Work item ::
The pictures in the data below are to be omitted; all else must be duplicated exactly.

Exercise inputs ::

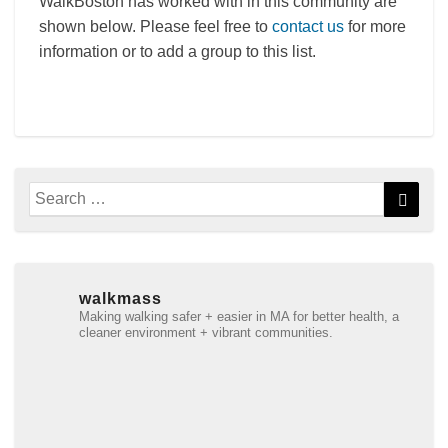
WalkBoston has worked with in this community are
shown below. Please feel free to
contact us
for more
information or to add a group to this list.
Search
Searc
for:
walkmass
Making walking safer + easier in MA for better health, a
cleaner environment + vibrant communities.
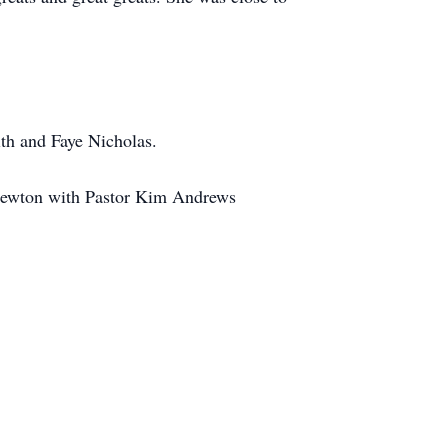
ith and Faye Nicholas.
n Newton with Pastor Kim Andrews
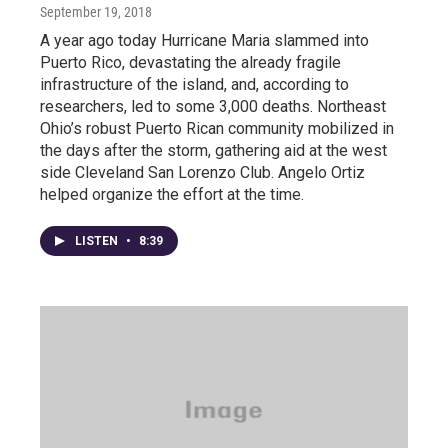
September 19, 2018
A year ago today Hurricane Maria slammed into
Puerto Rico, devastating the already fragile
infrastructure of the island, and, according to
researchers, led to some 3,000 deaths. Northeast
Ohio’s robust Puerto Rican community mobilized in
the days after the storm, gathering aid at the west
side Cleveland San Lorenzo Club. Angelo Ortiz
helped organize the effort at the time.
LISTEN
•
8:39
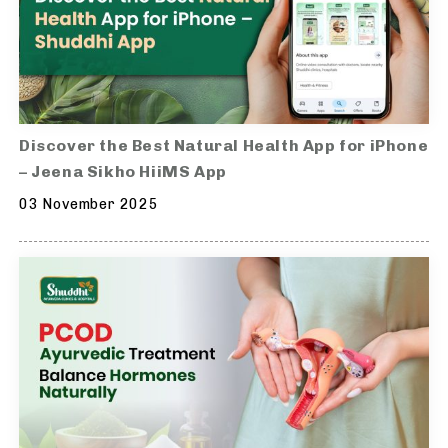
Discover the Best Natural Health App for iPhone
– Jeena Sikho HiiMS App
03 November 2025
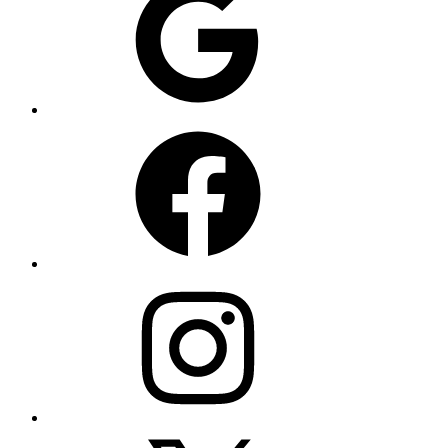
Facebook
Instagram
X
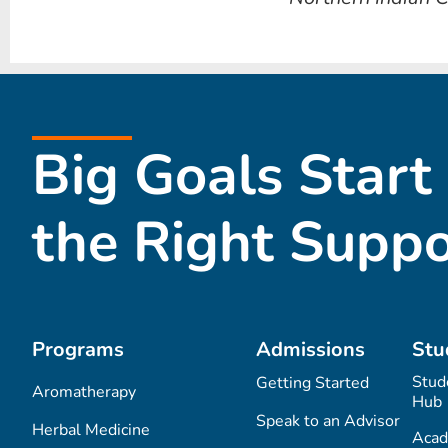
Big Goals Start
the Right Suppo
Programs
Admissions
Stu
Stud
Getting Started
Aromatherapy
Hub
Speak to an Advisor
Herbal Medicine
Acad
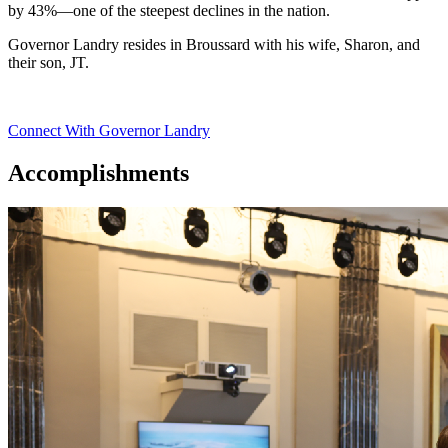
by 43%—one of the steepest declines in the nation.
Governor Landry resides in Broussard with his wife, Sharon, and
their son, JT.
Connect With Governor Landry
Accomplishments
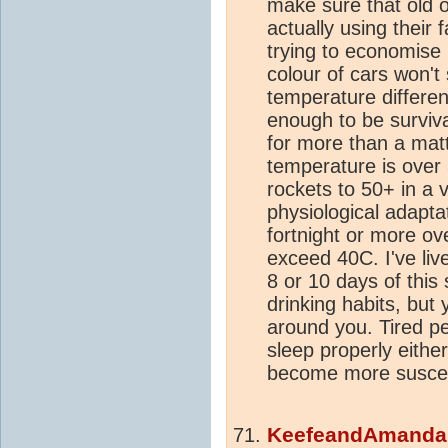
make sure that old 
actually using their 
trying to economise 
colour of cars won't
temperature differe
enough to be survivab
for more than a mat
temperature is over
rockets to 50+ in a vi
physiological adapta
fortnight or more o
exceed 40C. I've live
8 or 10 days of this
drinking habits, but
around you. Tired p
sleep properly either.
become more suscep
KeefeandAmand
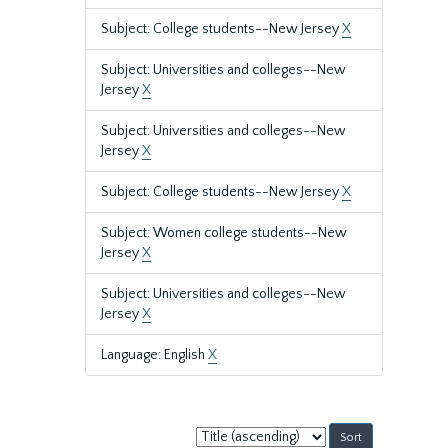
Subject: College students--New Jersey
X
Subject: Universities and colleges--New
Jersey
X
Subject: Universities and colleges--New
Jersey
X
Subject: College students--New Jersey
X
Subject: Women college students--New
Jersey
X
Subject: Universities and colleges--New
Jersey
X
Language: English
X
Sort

Exercise solution ::
WalkBoston has worked with in this community are
shown below. Please feel free to
contact us
for more
information or to add a group to this list.
Search
Searc
for:
walkmass
Making walking safer + easier in MA for better health, a
cleaner environment + vibrant communities.
ith and Faye Nicholas.
n Newton with Pastor Kim Andrews
September 19, 2018
A year ago today Hurricane Maria slammed into
Puerto Rico, devastating the already fragile
infrastructure of the island, and, according to
researchers, led to some 3,000 deaths. Northeast
Ohio’s robust Puerto Rican community mobilized in
the days after the storm, gathering aid at the west
side Cleveland San Lorenzo Club. Angelo Ortiz
helped organize the effort at the time.
LISTEN
•
8:39
Discover the Best Natural Health App for iPhone
– Jeena Sikho HiiMS App
03 November 2025
Facebook
Instagram
X
Big Goals Start
the Right Suppo
Programs
Admissions
Stu
Stud
Getting Started
Aromatherapy
Hub
Speak to an Advisor
Herbal Medicine
Acad
by 43%—one of the steepest declines in the nation.
Governor Landry resides in Broussard with his wife, Sharon, and
their son, JT.
Connect With Governor Landry
Accomplishments
make sure that old 
actually using their 
trying to economise 
colour of cars won't
temperature differe
enough to be survivab
for more than a mat
temperature is over
rockets to 50+ in a vi
physiological adapta
fortnight or more o
exceed 40C. I've live
8 or 10 days of this
drinking habits, but
around you. Tired p
sleep properly either.
become more suscep
KeefeandAmand
Subject: College students--New Jersey
X
Subject: Universities and colleges--New
Jersey
X
Subject: Universities and colleges--New
Jersey
X
Subject: College students--New Jersey
X
Subject: Women college students--New
Jersey
X
Subject: Universities and colleges--New
Jersey
X
Language: English
X
Sort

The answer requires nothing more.